===== Texte

Amina Dubrecq El Oumrany, styliste belge, malienne et congolaise, a créé Kumi en renouant avec ses racines paternelles au Mali. Elle travaille main dans la main avec des teinturiers de Bamako, créant des motifs uniques de manière traditionnelle. Les teinturiers associent teintures naturelles et chimiques ; ill lui fallait agir avant d’être en mesure de développer de nouvelles solutions. Elle a donc investi, au bout d’un an, dans un système d’épuration des eaux usées.
Sikoti, créatrice camerounaise derrière la marque Sokolata, première marque 100% réalisée en Afrique, a trouvé au Sénégal la terre d’accueil de son projet. De la plantation du coton bio, qu’elle utilise, en passant par le tissage puis la fabrication, tout est conçu localement.La créatrice, ancienne acheteuse aux Galeries Lafayettes a bien ficelé son projet et travaille désormais en collaboration avec la designer textile sénégalaise Johanna Bramble. Pour elle, dépasse l’écologie. Il s’agit de cohérence, de logique, de création d’emplois et d’idéaux.
L’une des fiertés de la Côte d’Ivoire, la marque Kente Gentlemen ; derrière laquelle se cache Aristide, styliste récemment primé aux Africa Fashion Up à Paris, définit sa marque comme ayant « une approche contemporaine, éthique et cool de la mode ». Et c’est d’ailleurs ce qui rend ses costumes et tailleurs en kente incroyables ! Quant à la marocaine Mina Binebine, elle a choisi de tout faire fabriquer localement, au plus près de sa boutique. Si la tradition textile du pays n’est plus à faire, ce choix a bien des avantages pour une jeune marque : elle s’inscrit dans une histoire, dans une identité et véhicule une fierté.

==========

Action demandée 1: Selon le texte sur la mode africaine, avec quelle designer textile sénégalaise Sikoti travaille-t-elle désormais ?
Action demandée 2: Reprenez le texte sur la mode africaine là où il s'arrête et poursuivez-le.
Les enregistrements n'ont aucun rôle à jouer ici.

===== Enregistrements de données

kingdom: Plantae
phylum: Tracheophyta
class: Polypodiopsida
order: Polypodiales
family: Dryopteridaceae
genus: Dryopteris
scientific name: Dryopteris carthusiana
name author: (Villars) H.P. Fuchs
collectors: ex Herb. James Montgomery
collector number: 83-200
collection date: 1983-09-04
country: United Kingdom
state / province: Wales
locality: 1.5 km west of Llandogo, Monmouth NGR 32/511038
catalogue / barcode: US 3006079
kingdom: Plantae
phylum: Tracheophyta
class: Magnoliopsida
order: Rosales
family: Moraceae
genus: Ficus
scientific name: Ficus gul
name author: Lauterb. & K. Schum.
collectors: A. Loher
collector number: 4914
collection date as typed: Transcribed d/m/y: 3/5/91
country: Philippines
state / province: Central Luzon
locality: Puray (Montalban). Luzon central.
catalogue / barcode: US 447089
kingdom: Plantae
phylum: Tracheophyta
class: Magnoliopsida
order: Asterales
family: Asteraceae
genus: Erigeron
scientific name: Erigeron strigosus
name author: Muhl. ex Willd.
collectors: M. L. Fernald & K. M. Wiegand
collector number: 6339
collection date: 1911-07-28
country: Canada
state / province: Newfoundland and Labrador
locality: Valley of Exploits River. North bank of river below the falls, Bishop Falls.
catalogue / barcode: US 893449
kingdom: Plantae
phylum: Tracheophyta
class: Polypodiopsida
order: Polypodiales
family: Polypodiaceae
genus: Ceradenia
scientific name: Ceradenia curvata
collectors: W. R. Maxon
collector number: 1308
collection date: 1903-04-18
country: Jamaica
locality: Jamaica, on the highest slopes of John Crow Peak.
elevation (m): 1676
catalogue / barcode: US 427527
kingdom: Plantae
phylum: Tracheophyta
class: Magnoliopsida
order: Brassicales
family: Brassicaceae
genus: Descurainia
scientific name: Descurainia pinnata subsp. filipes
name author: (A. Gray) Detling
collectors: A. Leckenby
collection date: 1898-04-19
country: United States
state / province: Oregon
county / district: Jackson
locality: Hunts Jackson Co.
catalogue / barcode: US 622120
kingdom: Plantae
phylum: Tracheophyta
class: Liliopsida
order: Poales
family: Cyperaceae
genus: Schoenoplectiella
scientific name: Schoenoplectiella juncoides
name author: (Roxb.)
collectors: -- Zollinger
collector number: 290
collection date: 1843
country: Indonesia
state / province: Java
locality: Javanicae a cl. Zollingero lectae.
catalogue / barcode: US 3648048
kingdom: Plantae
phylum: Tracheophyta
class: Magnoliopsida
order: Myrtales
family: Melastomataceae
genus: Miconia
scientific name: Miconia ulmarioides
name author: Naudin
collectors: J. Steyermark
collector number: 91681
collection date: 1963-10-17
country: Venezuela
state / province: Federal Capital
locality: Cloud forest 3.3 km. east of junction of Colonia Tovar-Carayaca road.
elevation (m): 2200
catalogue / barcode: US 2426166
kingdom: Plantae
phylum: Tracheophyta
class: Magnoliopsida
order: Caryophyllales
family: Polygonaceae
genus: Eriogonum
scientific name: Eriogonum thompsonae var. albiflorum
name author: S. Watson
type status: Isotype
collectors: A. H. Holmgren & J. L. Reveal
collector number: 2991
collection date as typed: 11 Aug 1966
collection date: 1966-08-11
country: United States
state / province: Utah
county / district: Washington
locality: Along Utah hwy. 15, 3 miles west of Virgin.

==========

Résultat de l'exercice 1: Johanna Bramble.

Résultat de l'exercice 2:
Soyons réalistes, mise à part Asantii, peu de marques disposent d’une usine, des infrastructures adéquates. Mais elles relèvent toutes, d’une manière ou d’une autre, les défis de leur héritage textile et historique. Oui, c’est un défi de travailler des tissus tels le ndop, supportant mal le passage à l’industrialisation. C’en est un autre de standardiser la qualité des tissus ; difficulté que rencontre d’ailleurs le faso dan fani, premier tissu du continent à avoir été labellisé et autour duquel les politiques et artisans peinent à s’accorder pour gérer une organisation chargée du respect des standards de production ; suite à une décision politique stipulant que tous les uniformes scolaires se feraient désormais en faso dan fani. Quarante ans après, le rêve du visionnaire Sankara prend forme et cela demande de relever les défis d’un développement raisonnable.
Histoire, politique et écologie se retrouvent liées. Si le continent s’est lancé dans une course pour habiller sa population, il lui faut aussi faire face aux dégâts écologiques que la surproduction mondiale entraîne ; les rebuts du monde entier y étant déversés sous la forme de ballots de vêtements usagés, ça et là, polluant les eaux et le sous-sol en créant des montagnes artificielles par endroits.
Si « Je suis l’héritage de la mode africaine », dont des sources écrites parlaient déjà au IV ème siècle, les décisions politiques seront le futur de cet héritage. Un futur qui ne peut se bâtir qu’en embrassant pleinement un retour au respect de la terre, de son rythme, des techniques et cultures de ceux qui nous ont précédés. Cela ne signifie nier ou refuser de prendre en compte les réalités quotidiennes de la population. Bien au contraire, nous avons là les outils pour ne pas la rendre malade en les habillant.